Le difficile coup de Kremlin frappe rarement un haut commandant militaire en fonction. L’arrestation étonnante du sous-ministre russe de la défense, Timour Ivanov, le 23 avril, a engendré une atmosphère glaciale derrière les murs imposants du ministère, situé sur le quai Frounzenskaïa, à Moscou. Cela se produit dans un contexte de stagnation de l’offensive russe en Ukraine et d’une éventuelle réorganisation ministérielle prévue à partir du 7 mai, jour de l’inauguration de Vladimir Poutine pour son cinquième mandat. Cette poursuite judiciaire, sans précédent depuis l’invasion de l’Ukraine par la Russie il y a deux ans et deux mois, pourrait être l’illustration d’une déception croissante du président envers son ministre de la défense, Sergueï Choïgou, en fonction depuis 2012.

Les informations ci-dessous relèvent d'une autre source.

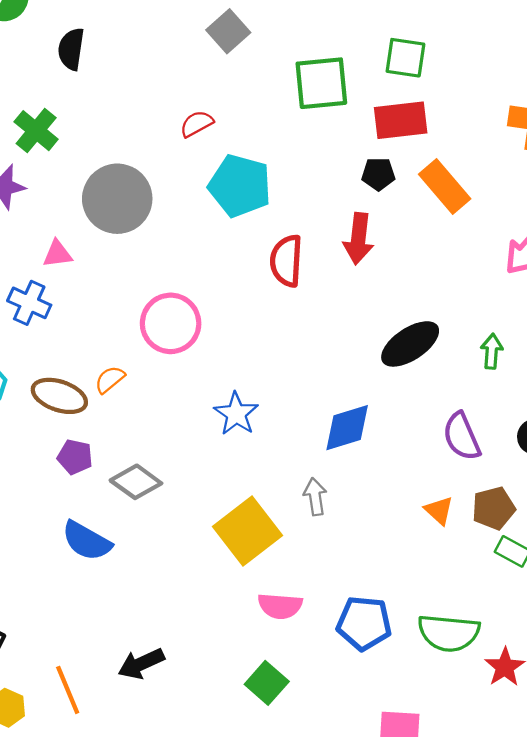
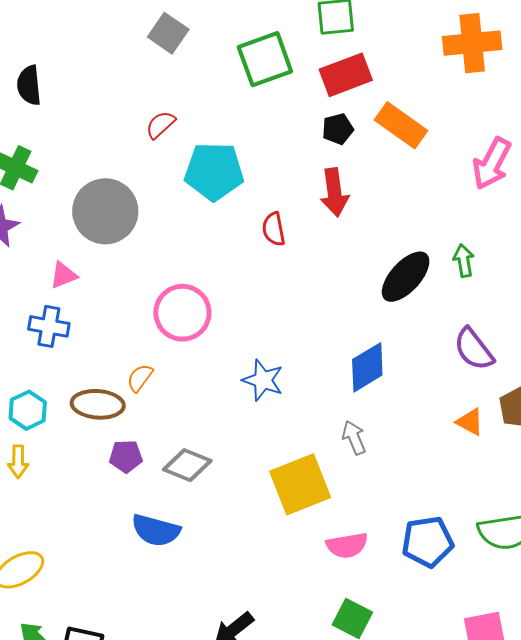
red semicircle: (286, 261) -> (274, 229), size x0.7
green arrow: (492, 351) -> (464, 261), moved
yellow square: (247, 531) -> (300, 484), turned 30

Le porte-parole de Kremlin, Dmitri Peskov, a annoncé mardi que Vladimir Poutine et le ministre de la défense avaient été mis au courant de l’arrestation d’Ivanov. Sergueï Choïgou a ordonné le renvoi de Timour Ivanov jeudi 25 avril au matin.

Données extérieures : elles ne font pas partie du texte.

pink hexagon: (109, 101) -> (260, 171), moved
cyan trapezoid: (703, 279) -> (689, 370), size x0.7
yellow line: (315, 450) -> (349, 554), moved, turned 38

Présenté devant le juge en uniforme militaire le mercredi 24 avril, le viceministre, âgé de 48 ans et reconnu pour son style de vie luxueux et flamboyant, a été incarcéré de manière préliminaire au moins jusqu’au 23 juin dans la prison de Lefortovo, connue pour être sous la surveillance de la sécurité d’Etat (FSB). Très proche de M. Choïgou, Timour Ivanov est accusé d’être impliqué dans une « conspiration criminelle avec des tiers » pour recevoir de « grands pots-de-vin » lors de contrats et travaux de sous-traitance pour le ministère de la défense.

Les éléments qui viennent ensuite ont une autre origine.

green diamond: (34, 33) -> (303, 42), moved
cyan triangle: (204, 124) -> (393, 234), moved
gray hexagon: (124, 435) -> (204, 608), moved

Sa mission principale était de superviser la construction et l’entretien des propriétés et équipements du ministère. Ce rôle, qui gère des montants astronomiques d’argent, est devenu le plus critique dans le budget du pays, étant donné que la défense est la dépense principale. En tant que vice-ministre, il était responsable de projets gigantesques, comme la reconstruction de la ville ukrainienne de Marioupol, détruite en 2022 par des attaques russes. Avant cela, il avait géré la construction de la cathédrale des forces armées russes près de Moscou, le cosmodrome de Vostotchny et les centres médicaux du ministère de la défense pour soigner les patients touchés par le Covid-19.
L’homme clé de Choïgou
Visé par plusieurs investigations majeures menées par des journalistes indépendants et des alliés de l’opposant assassiné Alexeï Navalny, Timour Ivanov commençait à être vu comme un maillon faible au ministère, surtout parce que son mode de vie ne correspondait pas à ses revenus déclarés, et encore moins à la situation délicate dans laquelle se trouvent les soldats russes en Ukraine. Son allure raffinée, ses lunettes à monture fine et son expression douce contrastaient fortement avec l’image d’un fonctionnaire, qui affiche habituellement en public un visage sévère et des manières rustres.